A Comissão de Seguridade Social da Câmara de Vereadores de Londrina vai cobrar explicações da prefeitura sobre as irregularidades no edital de licitação para a compra de equipamentos médicos para a Unidade de Pronto Atendimento (UPA) do Jardim Sabará (Zona Oeste). A Casa marcou uma audiência pública sobre o assunto para o próximo dia 23, pela manhã.
Conforme a FOLHA noticiou ontem, o Observatório de Gestão Pública de Londrina (OGPL) apontou graves falhas no edital com teto de R$ 235.460,90. Ao tomar conhecimento das irregularidades, a Secretaria de Gestão Pública suspendeu a licitação, cuja sessão de lances ocorreria na sexta-feira passada.
Segundo a presidente da comissão, vereadora Lenir de Assis (PT), a preocupação também é com o cronograma para a conclusão do processo. ''Elaboramos um ofício para ser enviado ao Ministério da Saúde, para saber como podemos evitar que o município perca recursos.'' Segundo a Secretaria Municipal de Saúde, a verba - cerca de R$ 2 milhões - deve ser devolvida caso a UPA não entre em funcionamento até o final do ano. ''Foi uma falha grave de todas as secretarias envolvidas no processo'', criticou Lenir.

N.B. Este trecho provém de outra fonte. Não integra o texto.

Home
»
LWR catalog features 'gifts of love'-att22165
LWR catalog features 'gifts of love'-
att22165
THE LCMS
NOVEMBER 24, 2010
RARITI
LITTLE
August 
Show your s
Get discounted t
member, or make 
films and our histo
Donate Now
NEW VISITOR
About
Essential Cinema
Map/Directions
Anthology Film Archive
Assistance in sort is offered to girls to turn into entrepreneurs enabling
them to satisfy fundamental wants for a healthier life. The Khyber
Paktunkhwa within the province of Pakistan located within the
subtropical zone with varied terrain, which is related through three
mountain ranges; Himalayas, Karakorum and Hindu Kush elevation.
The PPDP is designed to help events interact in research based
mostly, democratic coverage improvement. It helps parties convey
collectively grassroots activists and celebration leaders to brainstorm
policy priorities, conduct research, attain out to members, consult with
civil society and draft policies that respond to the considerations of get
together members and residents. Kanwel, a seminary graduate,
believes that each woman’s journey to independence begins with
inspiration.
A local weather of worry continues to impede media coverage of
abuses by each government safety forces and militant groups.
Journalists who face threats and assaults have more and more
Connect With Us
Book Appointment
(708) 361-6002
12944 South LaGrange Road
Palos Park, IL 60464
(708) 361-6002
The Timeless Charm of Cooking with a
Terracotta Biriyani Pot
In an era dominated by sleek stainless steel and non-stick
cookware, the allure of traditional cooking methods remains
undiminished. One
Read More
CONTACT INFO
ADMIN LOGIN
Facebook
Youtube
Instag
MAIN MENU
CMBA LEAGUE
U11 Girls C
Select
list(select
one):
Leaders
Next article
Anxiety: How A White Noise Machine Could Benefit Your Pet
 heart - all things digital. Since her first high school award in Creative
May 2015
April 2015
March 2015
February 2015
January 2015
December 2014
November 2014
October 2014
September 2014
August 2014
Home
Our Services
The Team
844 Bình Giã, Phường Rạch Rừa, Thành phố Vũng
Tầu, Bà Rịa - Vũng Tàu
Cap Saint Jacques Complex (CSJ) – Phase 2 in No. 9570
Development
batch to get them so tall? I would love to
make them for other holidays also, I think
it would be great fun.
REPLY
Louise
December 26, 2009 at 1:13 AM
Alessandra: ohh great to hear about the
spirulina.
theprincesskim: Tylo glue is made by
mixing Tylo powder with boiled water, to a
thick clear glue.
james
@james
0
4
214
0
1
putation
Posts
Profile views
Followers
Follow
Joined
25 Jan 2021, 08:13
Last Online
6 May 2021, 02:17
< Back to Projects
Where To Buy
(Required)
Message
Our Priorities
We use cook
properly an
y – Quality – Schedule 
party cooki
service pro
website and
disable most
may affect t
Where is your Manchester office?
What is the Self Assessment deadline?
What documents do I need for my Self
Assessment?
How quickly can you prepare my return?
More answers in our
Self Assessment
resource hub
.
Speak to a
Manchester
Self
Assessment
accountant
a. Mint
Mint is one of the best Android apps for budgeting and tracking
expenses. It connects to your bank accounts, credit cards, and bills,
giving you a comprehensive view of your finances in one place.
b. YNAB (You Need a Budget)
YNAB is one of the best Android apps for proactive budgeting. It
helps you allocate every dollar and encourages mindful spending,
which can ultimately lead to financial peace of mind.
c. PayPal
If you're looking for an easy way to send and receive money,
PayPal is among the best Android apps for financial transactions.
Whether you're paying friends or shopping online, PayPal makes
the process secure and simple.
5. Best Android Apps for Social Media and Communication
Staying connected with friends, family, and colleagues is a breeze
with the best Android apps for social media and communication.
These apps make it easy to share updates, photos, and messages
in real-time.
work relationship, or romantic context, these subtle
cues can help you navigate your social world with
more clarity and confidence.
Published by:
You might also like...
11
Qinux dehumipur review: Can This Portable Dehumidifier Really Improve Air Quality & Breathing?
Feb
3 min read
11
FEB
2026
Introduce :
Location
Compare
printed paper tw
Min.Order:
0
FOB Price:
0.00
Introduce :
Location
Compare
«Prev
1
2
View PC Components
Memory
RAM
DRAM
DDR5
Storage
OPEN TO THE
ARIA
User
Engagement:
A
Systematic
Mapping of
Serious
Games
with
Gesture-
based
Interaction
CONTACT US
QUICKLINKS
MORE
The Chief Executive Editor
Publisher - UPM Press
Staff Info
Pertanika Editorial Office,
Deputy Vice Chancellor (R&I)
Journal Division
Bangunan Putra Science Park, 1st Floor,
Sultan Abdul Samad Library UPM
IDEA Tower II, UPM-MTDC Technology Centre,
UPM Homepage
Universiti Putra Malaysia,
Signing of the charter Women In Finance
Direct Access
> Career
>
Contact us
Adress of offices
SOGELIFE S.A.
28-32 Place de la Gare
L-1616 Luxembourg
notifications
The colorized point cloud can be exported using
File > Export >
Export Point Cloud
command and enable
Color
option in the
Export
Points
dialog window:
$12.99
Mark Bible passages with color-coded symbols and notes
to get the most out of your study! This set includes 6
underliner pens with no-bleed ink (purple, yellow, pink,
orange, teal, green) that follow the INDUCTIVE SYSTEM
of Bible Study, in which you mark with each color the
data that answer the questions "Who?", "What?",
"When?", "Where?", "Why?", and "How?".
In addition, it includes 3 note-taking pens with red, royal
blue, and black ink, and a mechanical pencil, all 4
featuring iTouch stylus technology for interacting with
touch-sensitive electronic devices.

O vereador Amauri Cardoso (PSDB) elogiou o trabalho do OGPL e considerou ''um tapa na cara da Câmara''. Na avaliação dele, ''como pode o Observatório, que tem até dificuldades estruturais, se antecipar neste trabalho de fiscalização enquanto que a Câmara, que tem a função de fiscalizar, não consegue verificar isso?''. Cardoso sugeriu a criação de uma estrutura na Casa para acompanhar as licitações do Executivo.
O presidente do Legislativo, Rony Alves (PTB), concordou com a gravidade da situação envolvendo a UPA, mas foi cauteloso ao comentar a responsabilidade dos parlamentares na fiscalização. ''A ideia do Amauri é boa, mas seria praticável?'', comentou. Alves lembrou ainda que a Casa poderia aumentar a fiscalização através das próprias comissões internas do Legislativo.